### ASSIGNED TASK
Images within the entries are to be omitted; the remainder must be reproduced exactly.

### RECORDS TO USE
----------------

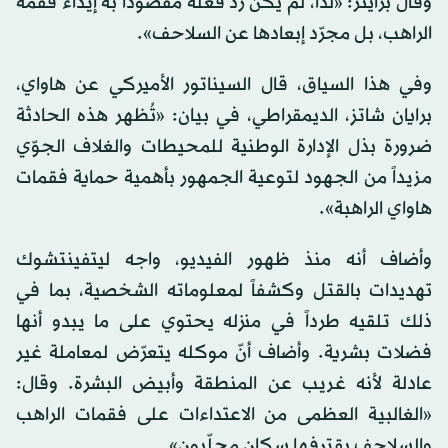
وقال براينر: «لذا، لم يكن ردّ فعله مقصوداً به إيذاء فقمة
الراهب، بل مجرّد إبعادها عن السلاحف».
وفي هذا السياق، قال السيناتور الأميركي عن هاواي،
برايان شاتز، الديمقراطي، في بيان: «تُظهر هذه الحادثة
ضرورة بذل الإدارة الوطنية للمحيطات والغلاف الجوّي
مزيداً من الجهود لتوعية الجمهور بأهمية حماية فقمات
هاواي الراهبة».
وأضاف أنه منذ ظهور الفيديو، واجه ليتفينتشوك
تهديدات بالقتل وكشفاً لمعلوماته الشخصية، بما في
ذلك تلقيه طرداً في منزله يحتوي على ما يبدو أنها
فضلات بشرية. وأضاف أنّ موكله يتعرّض لمعاملة غير
عادلة لأنه غريب عن المنطقة وأبيض البشرة. وقال:
«الغالبية العظمى من الاعتداءات على فقمات الراهب
والسلاحف يقترفها سكان محلّيون».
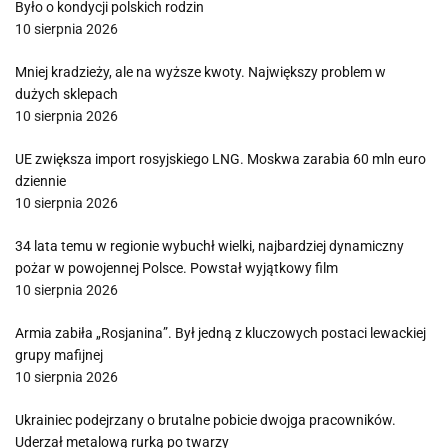
Było o kondycji polskich rodzin
10 sierpnia 2026
Mniej kradzieży, ale na wyższe kwoty. Największy problem w
dużych sklepach
10 sierpnia 2026
UE zwiększa import rosyjskiego LNG. Moskwa zarabia 60 mln euro
dziennie
10 sierpnia 2026
34 lata temu w regionie wybuchł wielki, najbardziej dynamiczny
pożar w powojennej Polsce. Powstał wyjątkowy film
10 sierpnia 2026
Armia zabiła „Rosjanina”. Był jedną z kluczowych postaci lewackiej
grupy mafijnej
10 sierpnia 2026
Ukrainiec podejrzany o brutalne pobicie dwojga pracowników.
Uderzał metalową rurką po twarzy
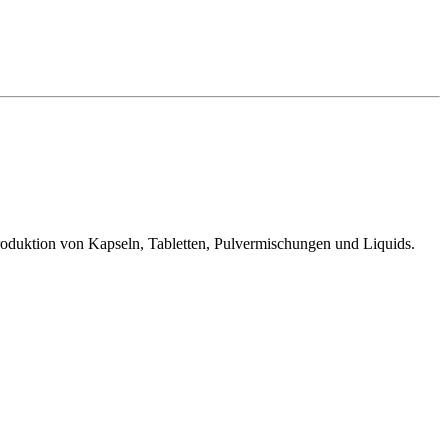
Produktion von Kapseln, Tabletten, Pulvermischungen und Liquids.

----------------

### SOLUTION TO THE EXERCISE
وقال براينر: «لذا، لم يكن ردّ فعله مقصوداً به إيذاء فقمة
الراهب، بل مجرّد إبعادها عن السلاحف».
وفي هذا السياق، قال السيناتور الأميركي عن هاواي،
برايان شاتز، الديمقراطي، في بيان: «تُظهر هذه الحادثة
ضرورة بذل الإدارة الوطنية للمحيطات والغلاف الجوّي
مزيداً من الجهود لتوعية الجمهور بأهمية حماية فقمات
هاواي الراهبة».
وأضاف أنه منذ ظهور الفيديو، واجه ليتفينتشوك
تهديدات بالقتل وكشفاً لمعلوماته الشخصية، بما في
ذلك تلقيه طرداً في منزله يحتوي على ما يبدو أنها
فضلات بشرية. وأضاف أنّ موكله يتعرّض لمعاملة غير
عادلة لأنه غريب عن المنطقة وأبيض البشرة. وقال:
«الغالبية العظمى من الاعتداءات على فقمات الراهب
والسلاحف يقترفها سكان محلّيون».
Było o kondycji polskich rodzin
10 sierpnia 2026
Mniej kradzieży, ale na wyższe kwoty. Największy problem w
dużych sklepach
10 sierpnia 2026
UE zwiększa import rosyjskiego LNG. Moskwa zarabia 60 mln euro
dziennie
10 sierpnia 2026
34 lata temu w regionie wybuchł wielki, najbardziej dynamiczny
pożar w powojennej Polsce. Powstał wyjątkowy film
10 sierpnia 2026
Armia zabiła „Rosjanina”. Był jedną z kluczowych postaci lewackiej
grupy mafijnej
10 sierpnia 2026
Ukrainiec podejrzany o brutalne pobicie dwojga pracowników.
Uderzał metalową rurką po twarzy
Produktion von Kapseln, Tabletten, Pulvermischungen und Liquids.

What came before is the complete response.